Iwaszenko Sebastian, Smolinski Adam, Grzanka Marcin, Skowronek Tomasz
Central Mining Institute - National Research Institute, Plac Gwarkow 1, 40-166, Poland, Katowice.
eGminy Sp. z o.o., Cieszyńska 365, 43-300, Bielsko Biała, Poland.
Sci Rep. 2024 Aug 16;14(1):18999. doi: 10.1038/s41598-024-70152-9.
Air quality is a fundamental component of a healthy environment for human beings. Monitoring networks for air pollution have been established in numerous industrial zones. The data collected by the pervasive monitoring devices can be utilized not only for determining the current environmental condition, but also for forecasting it in the near future. This paper considers the applications of different machine learning methods for the prediction of the two most widely used quantities. Particulate matter (PM) with a diameter of 2.5 and 10 µm, respectively. The data are collected via a proprietary monitoring station, designated as the Ecolumn. The Ecolumn monitors a number of key parameters, including temperature, pressure, humidity, PM 1.0, PM 2.5, and PM 10, in a timely manner. The data were employed in the development of multiple models based on selected machine learning methods. The decision tree, random forest, recurrent neural network, and long short-term memory models were employed. Experiments were conducted with varying hyperparameters and network architectures. Different time scales (10 min, 1 h, and 24 h) were examined. The most optimal results were observed for the Long Short-Term Memory algorithm when utilizing the shortest available time spans (shortest averaging times). The decision tree and random forest algorithms demonstrated unexpectedly high performance for long averaging times, exhibiting only a slight decline in accuracy compared to neural networks for shorter averaging times. Recommendations for the potential applicability of the tested methods were formulated.

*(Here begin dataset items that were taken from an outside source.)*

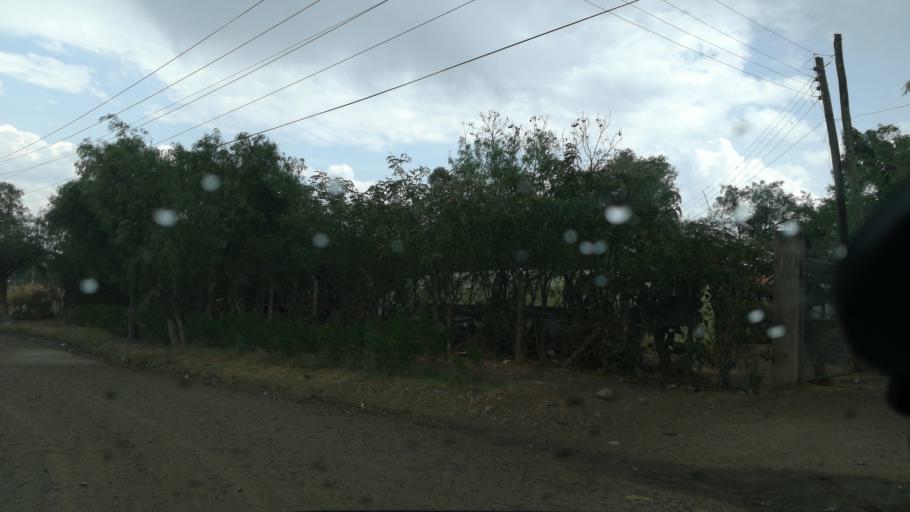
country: BO
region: Cochabamba
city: Cochabamba
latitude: -17.3376
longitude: -66.2114
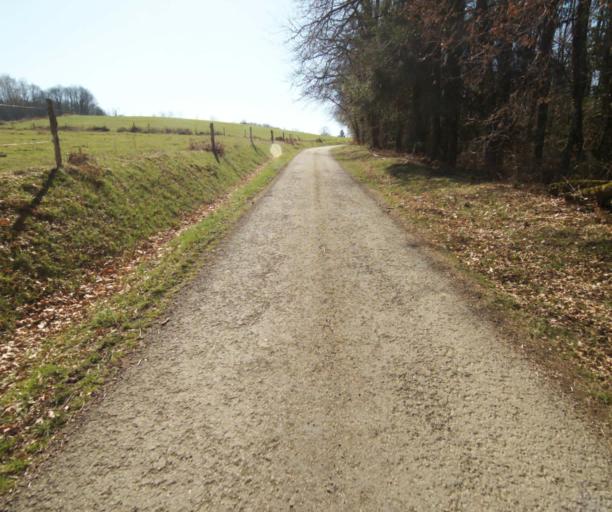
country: FR
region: Limousin
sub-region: Departement de la Correze
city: Saint-Mexant
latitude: 45.3182
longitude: 1.6064
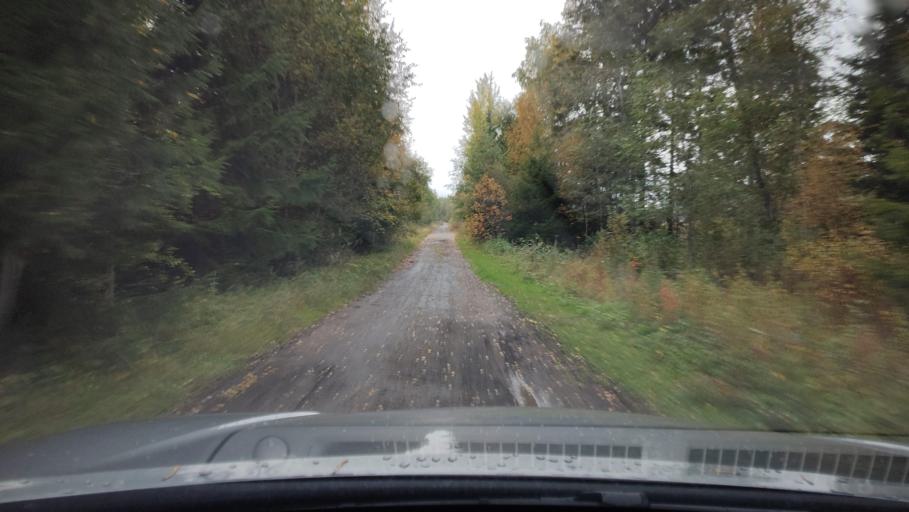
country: FI
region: Ostrobothnia
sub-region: Sydosterbotten
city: Kristinestad
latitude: 62.2665
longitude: 21.4605
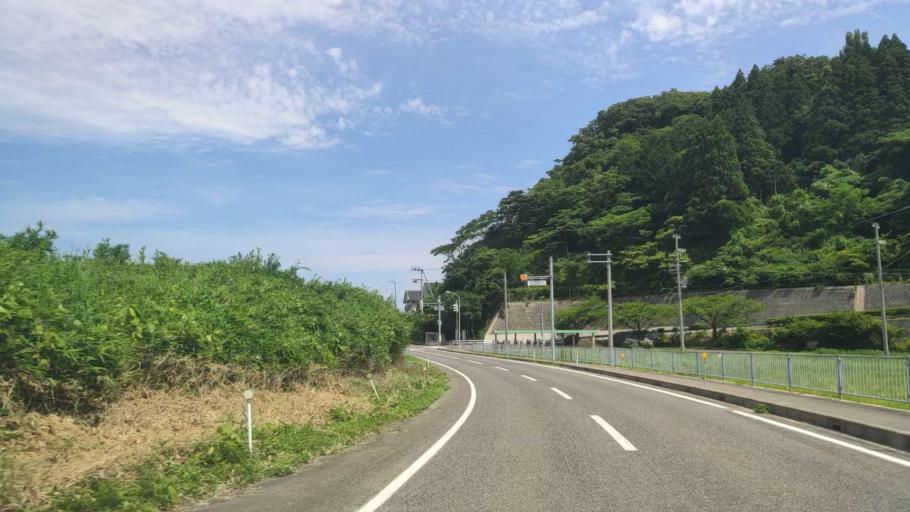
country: JP
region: Hyogo
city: Toyooka
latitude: 35.6514
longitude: 134.7635
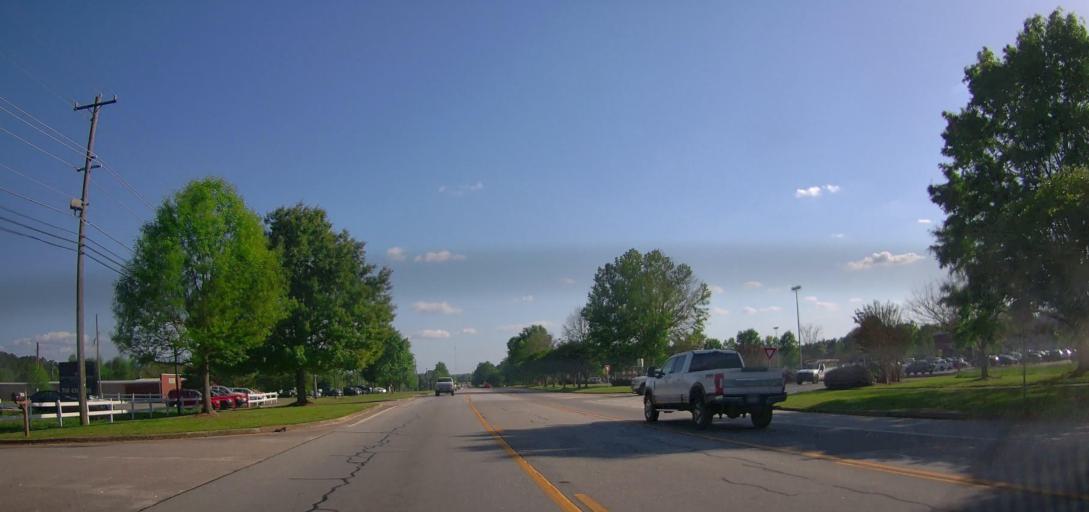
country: US
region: Georgia
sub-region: Morgan County
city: Madison
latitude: 33.5746
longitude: -83.4770
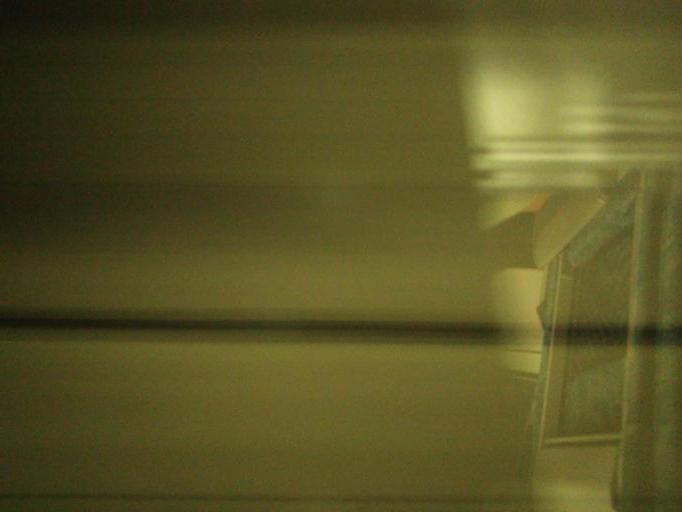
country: JP
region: Kochi
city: Nakamura
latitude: 33.0675
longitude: 133.1068
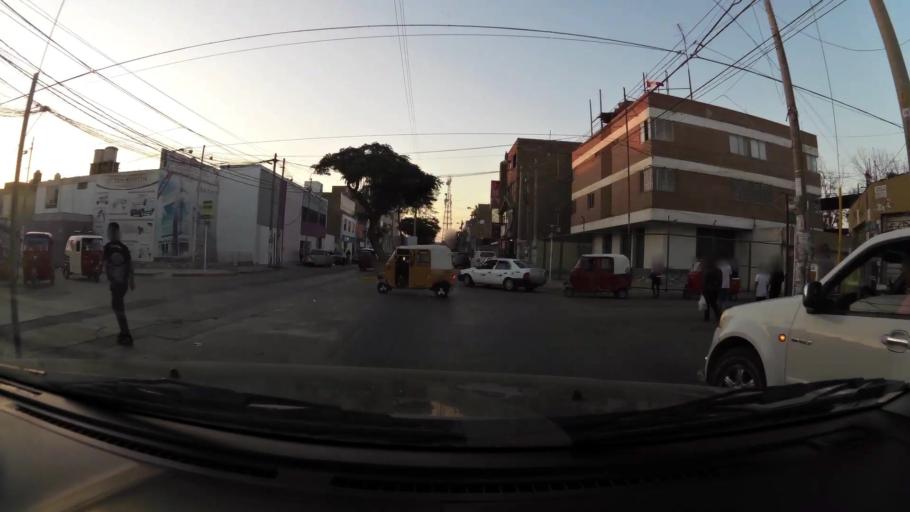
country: PE
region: Ica
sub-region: Provincia de Ica
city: Ica
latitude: -14.0696
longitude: -75.7289
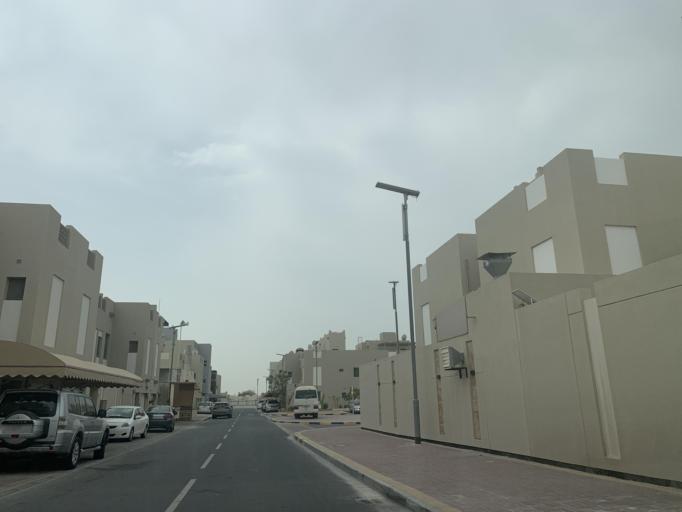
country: BH
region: Northern
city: Madinat `Isa
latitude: 26.1691
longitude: 50.5109
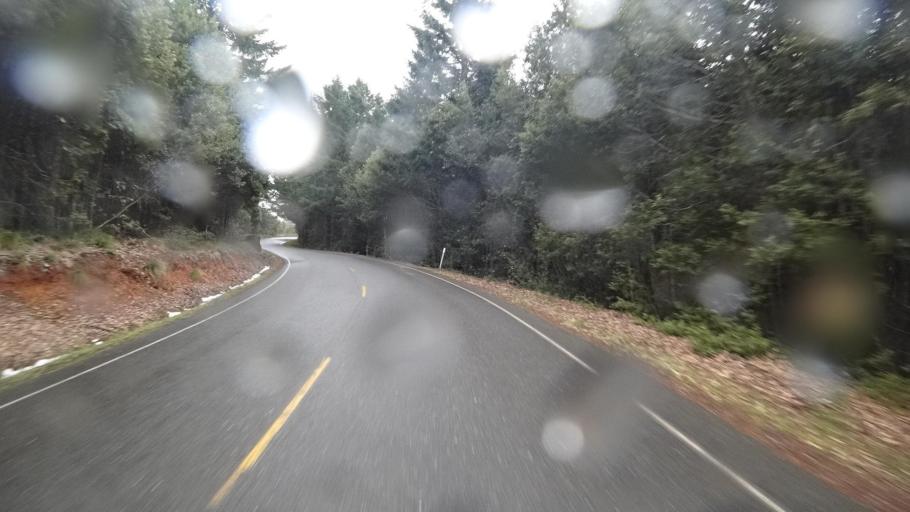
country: US
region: California
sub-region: Humboldt County
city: Willow Creek
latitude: 41.1847
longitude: -123.8151
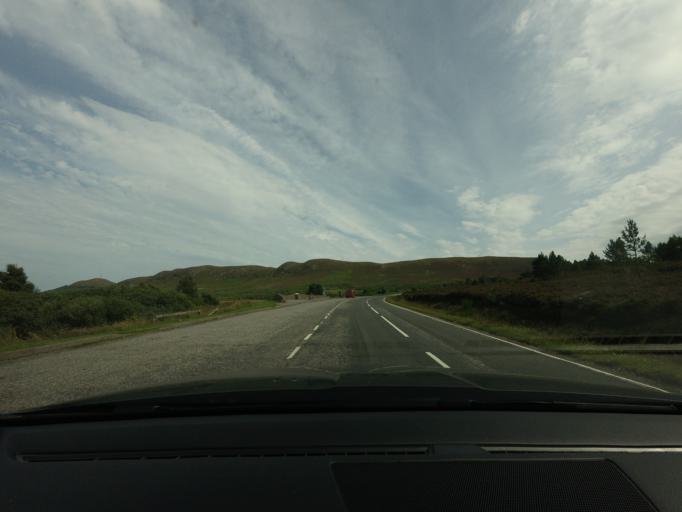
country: GB
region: Scotland
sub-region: Highland
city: Alness
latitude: 57.8413
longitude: -4.2722
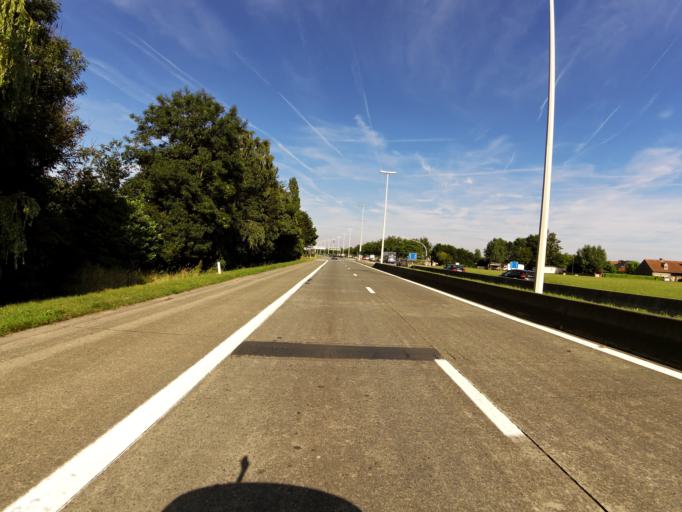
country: BE
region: Flanders
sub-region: Provincie Oost-Vlaanderen
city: Maldegem
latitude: 51.2209
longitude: 3.4292
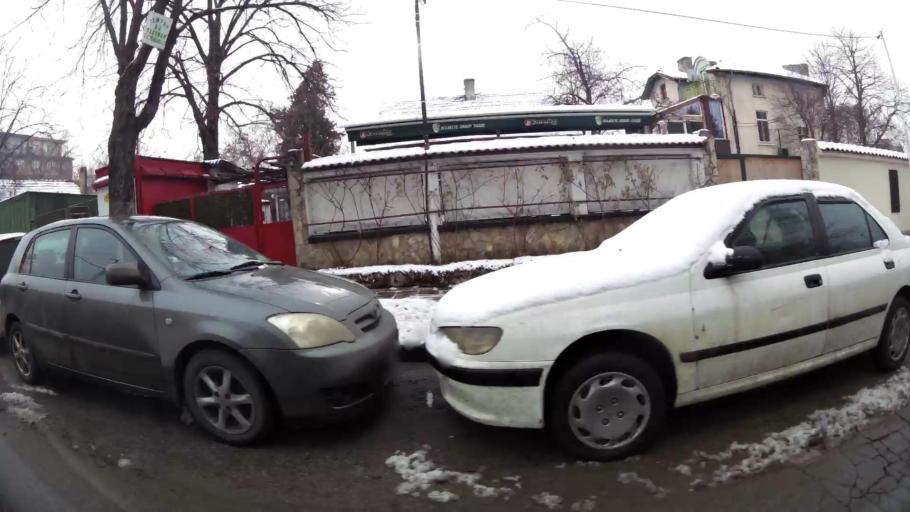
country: BG
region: Sofia-Capital
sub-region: Stolichna Obshtina
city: Sofia
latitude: 42.7081
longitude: 23.3038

空气质量是人类健康环境的基本组成部分。许多工业区都建立了空气污染监测网络。通过普及的监测设备收集的数据不仅可用于确定当前的环境状况,还可用于预测近期的环境状况。本文考虑了不同机器学习方法在预测两种最广泛使用的污染物数量方面的应用。分别是直径为2.5微米和10微米的颗粒物(PM)。数据是通过一个名为Ecolumn的专有监测站收集的。Ecolumn及时监测多个关键参数,包括温度、压力、湿度、PM 1.0、PM 2.5和PM 10。这些数据被用于基于选定机器学习方法开发多个模型。使用了决策树、随机森林、递归神经网络和长短期记忆模型。对不同的超参数和网络架构进行了实验。研究了不同的时间尺度(10分钟、1小时和24小时)。在使用最短可用时间跨度(最短平均时间)时,长短期记忆算法获得了最优结果。决策树和随机森林算法在长平均时间下表现出出乎意料的高性能,与神经网络相比,在较短平均时间下精度仅略有下降。针对所测试方法的潜在适用性提出了建议。